Eine Leistung ist auch dann unrechtmässig bezogen, wenn einfach die Anspruchsvoraussetzungen dafür gefehlt haben, unabhängig davon, ob die versicherte Person oder ihren Beistand ein Verschulden trifft, etwa mit Blick auf Informationspflichten.
c) Grundsätzlich gilt gemäss Rechtsprechung, dass eine unverteilte Erbschaft ab Todeszeitpunkt des Erblassers beim Vermögen anzurechnen ist, sofern über seine Höhe hinreichende Klarheit herrscht. Vgl. Bundesgerichtsentscheid 3c 305-2012 vom 6. August 2012 E. 4. Vgl. auch Rz. 3443.04 der Wegleitung Ergänzungsleistungen zu AHV/IV, Stand 1.1.2020; zu finden unter http://www.bsv.admin.ch/vollzug/documents/view/1638/lang:deu/category:59).
c) Es ist also entscheidend, ob und ab wann die Meldung der Erbschaft zu einer anderen Berechnung der EL geführt hätte. Zu beachten sind dabei alle Aspekte. Vgl. dazu folgende Aspekte:
Grundsätzlich gilt gemäss Rechtsprechung, dass eine ab Todeszeitpunkt des Erblassers beim Vermögen anzurechnen ist, sofern über seine Höhe hinreichende Klarheit herrscht. Massgebend für den Zeitpunkt der Neuberechnung wegen einer unverteilten Erbschaft ist der Zeitpunkt, wenn frühestens auch bei korrekter Erfüllung der Meldepflicht der Erbanteil hinreichend klar hätte beziffert werden können (vgl. Urteil des Eidg. Versicherungsgerichts P 63/02 vom 8. Mai 2003 E. 6.2.4). Dies wiederum setzt voraus, dass alle Erben und deren Erbquoten, die wesentlichen Aktiven und Passiven, insbesondere die voraussichtliche Höhe der Nachsteuer bekannt sind. Vgl. Bundesgerichtsentscheid 3c 305-2012 vom 6. August 2012 E. 4.
d) Gemäss Art. 25 ATSG muss eine auch gültig verfügte Rückerstattung nicht erfolgen, wenn der/die Betroffene die Leistung in gutem Glauben erhalten hat, falls die Rückerstattung zu einer grossen Härte führt.

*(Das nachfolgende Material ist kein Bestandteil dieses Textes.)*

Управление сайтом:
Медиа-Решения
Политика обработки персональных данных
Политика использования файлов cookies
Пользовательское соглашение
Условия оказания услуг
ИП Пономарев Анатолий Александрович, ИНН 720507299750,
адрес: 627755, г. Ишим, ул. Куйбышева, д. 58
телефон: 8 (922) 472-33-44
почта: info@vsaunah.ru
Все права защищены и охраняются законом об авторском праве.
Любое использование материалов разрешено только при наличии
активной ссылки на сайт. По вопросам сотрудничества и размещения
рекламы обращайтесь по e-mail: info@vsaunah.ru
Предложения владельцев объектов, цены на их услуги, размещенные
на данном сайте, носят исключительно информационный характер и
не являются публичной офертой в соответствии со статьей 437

Die Verhaltensweisen bzw. der „gute Glaube“ der Beiständin als Vertretungsperson ist insoweit der versicherten Person anzurechnen.
Ein Erbschaftsanfall ist immer unverzüglich mitzuteilen. Spätestens bei sicherer Kenntnis von der Erbberechtigung mit Ausstellung der Erbenbescheinigung (vgl. Bundesgerichtsentscheid 3c 305-2012 vom 6. August 2012 E. 4..4.2 bzw. 4.4.3) Ob hier besondere Gründe vorliegen, die aber auf guten Glauben hinsichtlich Verzicht auf Meldung schliessen lassen, etwa die sicher geglaubte Annahme, es sei gar kein positiver Anteil zu erben etc., könnte nur bei genauer Analyse des Sachverhalts eruiert werden.
Zusätzlich zum guten Glauben muss für den Verzicht auf eine Rückerstattung diese für den Betroffenen eine grosse Härte darstellen (Art. 4 Abs. 3 ATSV). Wann die Voraussetzungen einer grossen Härte erfüllt sind, umschreibt Art. 5 ATSV (Verordnung über den Allgemeinen Teil des Sozialversicherungsrechts) detailliert und lehnt sich dabei an die für den Bezug von Ergänzungsleistungen erforderliche Vergleichsrechnung von anerkannten Ausgaben und anrechenbaren Einnahmen an: Praxisgemäss ist gemäss Art. 5 ATSV von einer grossen Härte auszugehen, wenn im Zeitpunkt des rechtskräftigen Rückerstattungserlasses die betroffene Person nach ELG-Grundsätzen mit den zusätzlichen Ausgaben höhere anerkannten Ausgaben hat als nach ELG anrechenbare Einnahmen mit einigen Besonderheiten (vgl. Art. 5 ATSV).
In der Verfügung, welche die Klientschaft trifft, hat die Ausgleichskasse auf die Möglichkeit des Erlasses hinzuweisen (Art. 3 Abs. 2 ATSV).
Das Erlassgesuch ist zu begründen, mit den nötigen Belegen zu versehen und spätestens 30 Tage nach Eintritt der Rechtskraft der Rückforderungsverfügung einzureichen. Über den Erlass hat die Ausgleichskasse eine Verfügung zu erlassen (Art. 4 Abs. 4 und 5 ATSV).
Ich rate Ihnen, sowohl für die Prüfung einer allfälligen Rückerstattungsverfügung als auch für das Erlassgesuch und die Prüfung des entsprechenden Entscheides rechtliche Beratung in Anspruch zu nehmen.
4) Zurück zur Kernfrage: Trotz der unangenehmen Aussicht der möglichen Rückerstattung rate ich zur Vermeidung allfälliger strafrechtlich relevanter Verdächtigungen, dem Klienten die unverteilte Erbschaft zu melden. Eine allfällige Rückerstattungsverfügung der EL-Stelle/Austgleichskasse ist dann allerdings genau auf die unter Ziff. 3 genannten Aspekte zu überprüfen.